George W. Corliss, winner of the Medal of Honor for his heroic actions during the Battle of Cedar Mountain, in Virginia on 9 August 1862 (giving the Union Army more than deserved equal time).
I also managed to find, just minutes before five, what is called a Great Tree of NYC, a red oak nine stories tall, with a circumference of 55 inches.
It is immense, and I would love to see it in May, and in October.
My ride back was uneventful. With the help of the maps app and my familiarity with this section of Queens, I got back to Union Turnpike, scooted over to Main Street, and took that street back to Flushing.
As the bathroom in Maple Grove wasn't open, I decided to visit the QBPL Queensboro Hill branch. The building was constructed in 1980, and has about 8,300 square feet. It has a similar architectural style as other library branches I've visited recently: boxy, straight lines, plain façade. One feature I liked was its use of skylights: the feel and look of sunlight pouring inside is invigorating, and brightens the room.
That's a Q44 SBS headed toward Main Street, coming from Jamaica. I took a Q44 to Parkchester a few weeks ago, that very same line.
It was 5 o'clock, and traffic was thick, of course. That's quite a congested area, full of small shops and buses and cars and people. I walked back to my car, and went home.

----

• BRIEF A
Reproduce the dataset entries word for word, from the first line through the line containing "Загрузить сейчас", both ends included. Leave out the pictures.

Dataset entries
----

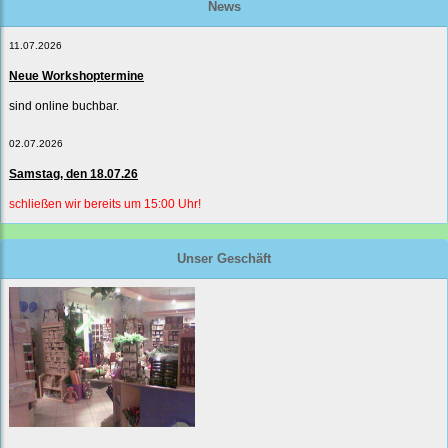
News
11.07.2026
Neue Workshoptermine
sind online buchbar.
02.07.2026
Samstag, den 18.07.26
schließen wir bereits um 15:00 Uhr!
Unser Geschäft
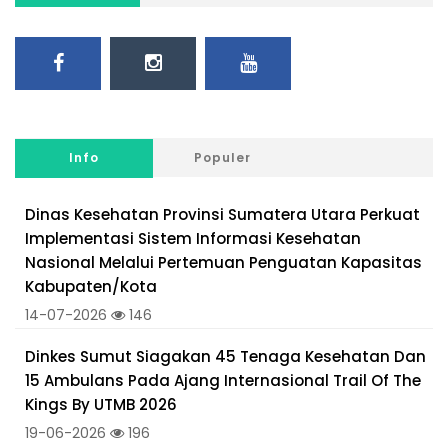
Info
Populer
Dinas Kesehatan Provinsi Sumatera Utara Perkuat
Implementasi Sistem Informasi Kesehatan
Nasional Melalui Pertemuan Penguatan Kapasitas
Kabupaten/Kota
14-07-2026
146
Dinkes Sumut Siagakan 45 Tenaga Kesehatan Dan
15 Ambulans Pada Ajang Internasional Trail Of The
Kings By UTMB 2026
19-06-2026
196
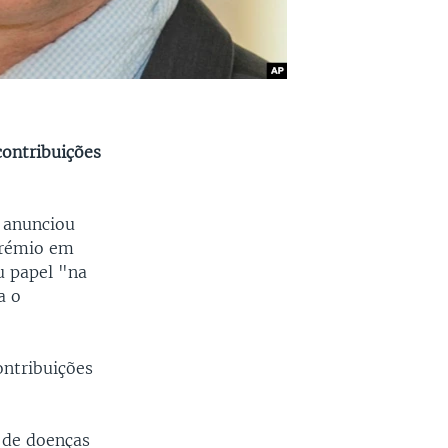
ontribuições
, anunciou
prémio em
u papel "na
a o
ontribuições
 de doenças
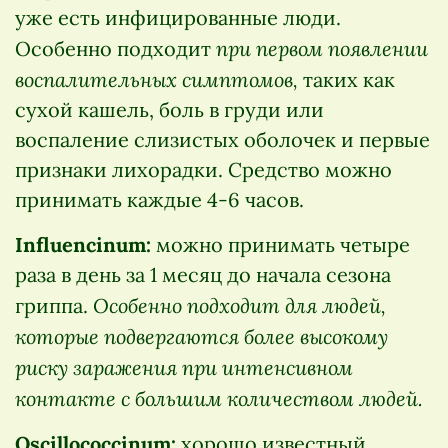
уже есть инфицированные люди.
при первом появлении
Особенно подходит
воспалительных симптомов,
таких как
сухой кашель, боль в груди или
воспаление слизистых оболочек и первые
признаки лихорадки. Средство можно
принимать каждые 4-6 часов.
Influencinum:
можно принимать четыре
раза в день за 1 месяц до начала сезона
Особенно подходит для людей,
гриппа.
которые подвергаются более высокому
риску заражения при интенсивном
контакте с большим количеством людей.
Oscillococcinum:
хорошо известный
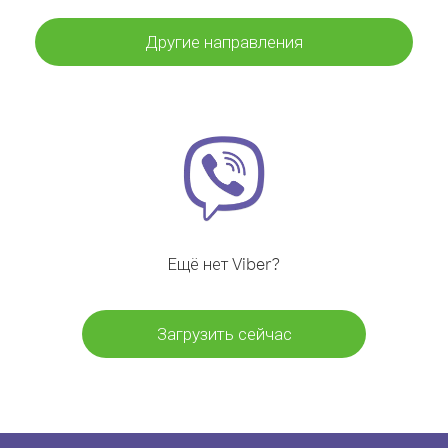
Другие направления
Ещё нет Viber?
Загрузить сейчас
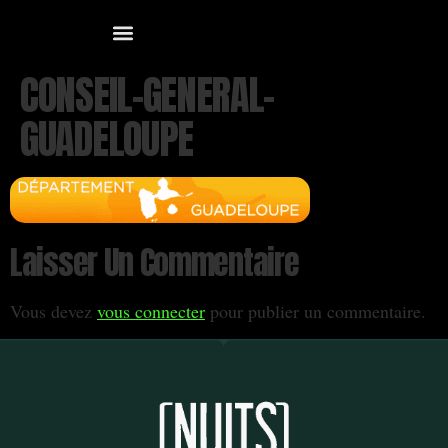
CONSEIL-GENERAL-
GUADELOUPE
Laisser Un Commentaire
Vous devez
vous connecter
pour publier un commentaire.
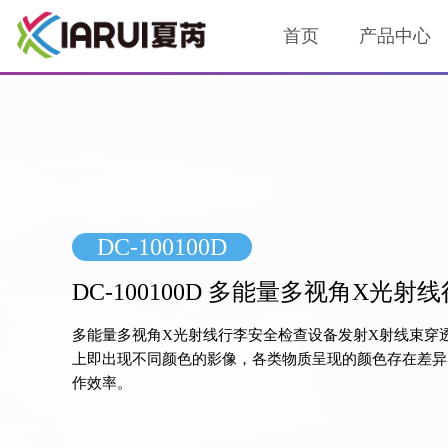
首页
产品中心
DC-100100D
DC-100100D 多能量多视角X光
多能量多视角X光射线行李安全检查设备发射X射线束穿
上即出现不同颜色的影像，各类物质呈现的颜色存在差异
作效率。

----

• BRIEF B
Answer these questions about the Queens excerpt:
(i) How tall is the red oak described as a Great Tree of NYC?
(ii) In what year was the Queensboro Hill library branch built?
(iii) Which bus line is shown heading toward Main Street from Jamaica?

• WRITTEN REPLY A
News
11.07.2026
Neue Workshoptermine
sind online buchbar.
02.07.2026
Samstag, den 18.07.26
schließen wir bereits um 15:00 Uhr!
Unser Geschäft
Info
Populer
Dinas Kesehatan Provinsi Sumatera Utara Perkuat
Implementasi Sistem Informasi Kesehatan
Nasional Melalui Pertemuan Penguatan Kapasitas
Kabupaten/Kota
14-07-2026
146
Dinkes Sumut Siagakan 45 Tenaga Kesehatan Dan
15 Ambulans Pada Ajang Internasional Trail Of The
Kings By UTMB 2026
19-06-2026
196
ontribuições
, anunciou
prémio em
u papel "na
a o
ontribuições
 de doenças
уже есть инфицированные люди.
при первом появлении
Особенно подходит
воспалительных симптомов,
таких как
сухой кашель, боль в груди или
воспаление слизистых оболочек и первые
признаки лихорадки. Средство можно
принимать каждые 4-6 часов.
Influencinum:
можно принимать четыре
раза в день за 1 месяц до начала сезона
Особенно подходит для людей,
гриппа.
которые подвергаются более высокому
риску заражения при интенсивном
контакте с большим количеством людей.
Oscillococcinum:
хорошо известный
Другие направления
Ещё нет Viber?
Загрузить сейчас

• WRITTEN REPLY B
(i) Nine stories tall
(ii) 1980
(iii) The Q44 SBS